Etwas, das sich anfühlte wie eine Brise, strich an Clouds Wange vorbei, und seine Nackenhärchen stellten sich auf. Er blieb stehen; gleichzeitig überrollte ihn eine Welle dumpfer Depression und Hoffnungslosigkeit. „Sie ist hier“, murmelte er. „Wir sind ... am Ende des Weges angekommen.“ Tapfer hob er den Blick. „Lukretia, komm ruhig her. Du weißt genau, dass du mir nichts tun kannst, also versuch es nicht ... wir haben das SPECULUM nicht, du brauchst ihn nicht zu –“ Ein scharfes Zischen und Schreien von mindestens einem Dutzend hysterischer Stimmen bohrte sich schmerzhaft direkt in sein Bewusstsein.

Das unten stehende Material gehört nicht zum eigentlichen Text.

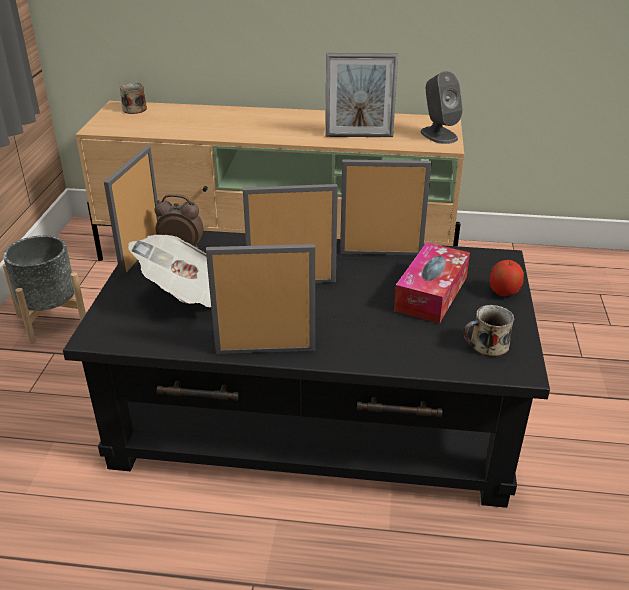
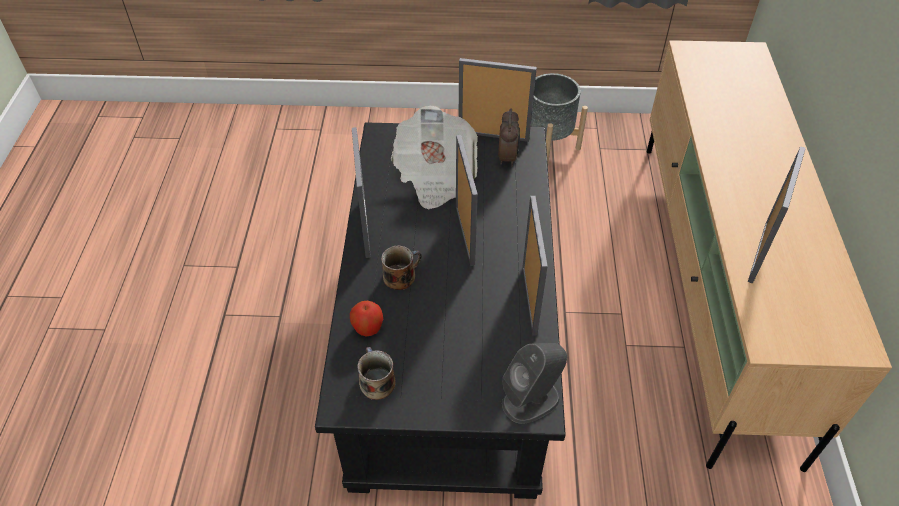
camera: 85 degrees right, 15 degrees up
(133, 109) = (750, 62): mug -> mug (401, 276)
(359, 136) = (759, 252): picture frame -> picture frame turned 150 degrees counterclockwise
(431, 293) = (459, 340): tissue box -> none
(438, 135) = (801, 336): grey speaker -> grey speaker (531, 400)
(504, 292) = (469, 405): apple -> apple (368, 328)

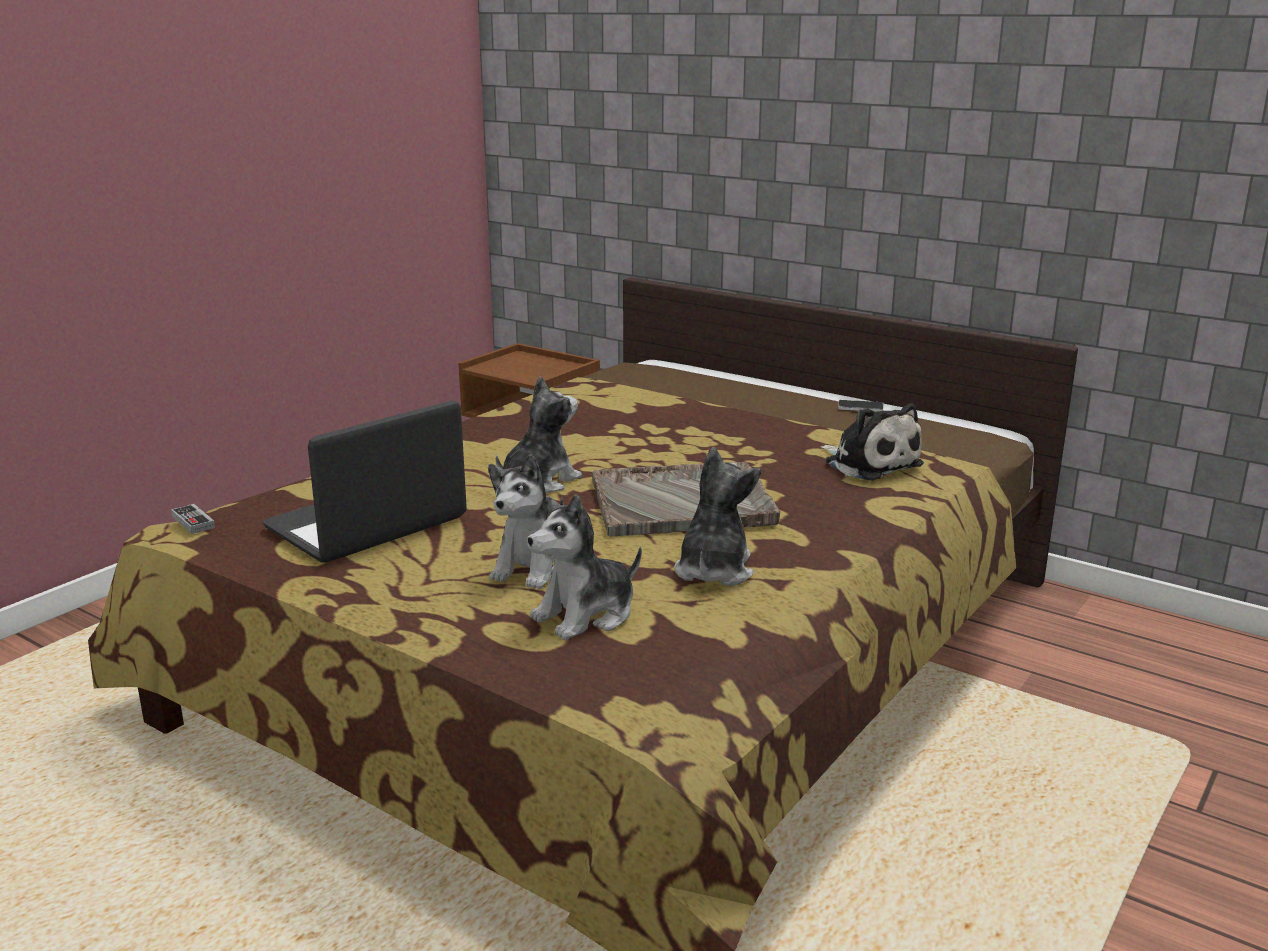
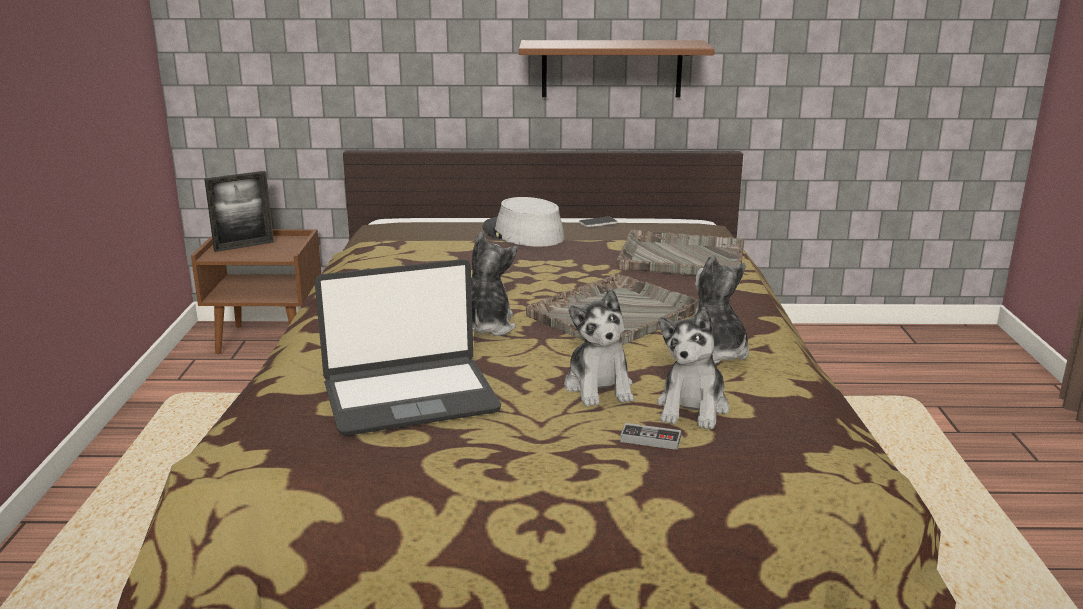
camera: 35 degrees left, 0 degrees up
(193, 522) = (237, 444): game controller -> game controller (650, 439)
(367, 525) = (410, 397): laptop -> laptop turned 120 degrees counterclockwise
(520, 364) = (244, 246): none -> picture frame
(742, 401) = (522, 234): none -> grey hat
(870, 463) = (680, 257): plush toy -> grey tray
(919, 215) = (611, 68): none -> brown shelf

„Cloud!“ Diese Stimme wiederum gehörte Aeris, und sie packte ihn an den Schultern und drängte ihn, sie anzusehen. „Cloud! Hörst du mich?“ Ihre besorgten grünen Augen tauchten vor seinen auf. „Ich habe das mit dem Körperkontakt vergessen, ich weiß ...“

„Nein ... warte ...“ Cloud bückte sich schwerfällig und legte das zitternde rotbraune Bündel vor sich auf den glänzenden schneeweißen Kachelboden. „Sie war eben hier. Sie ist furchtbar unruhig, was wohl daran liegt, dass sie das SPECULUM nicht in ihrer Nähe weiß.“

Aeris wandte sich von ihm ab und reckte ihren Kopf in die blutgetränkte Luft, die sie schwer vom Verwesungsgeruch umgab. „Dann ... werde ich sie beruhigen und sie bitten, mich als Sprachrohr zu benutzen, damit sie sich ausdrücken kann.“

„Dich als ... was?“, kam erschrocken Clouds Nachfrage. „So was kannst du? Sie durch dich reden lassen?“

„Das müsste gehen“, beteuerte Aeris voller Überzeugung. „Du bleibst hier neben Red sitzen, egal was passiert. Lass ihn nicht los.“

Widerspruchslos kam Cloud ihrer Anweisung nach und kniete sich neben den benommen daliegenden Nanaki. „Gut ... aber bitte, übernimm dich nicht, okay?“

Sie lächelte, als sie seines besorgten Gesichtsausdruckes gewahr wurde. „Mach dir keine Sorgen um mich, Cloud.“

Er zuckte kurz zusammen. Sie hatte das schon einmal gesagt ... und war mit einem Schwert im Bauch geendet.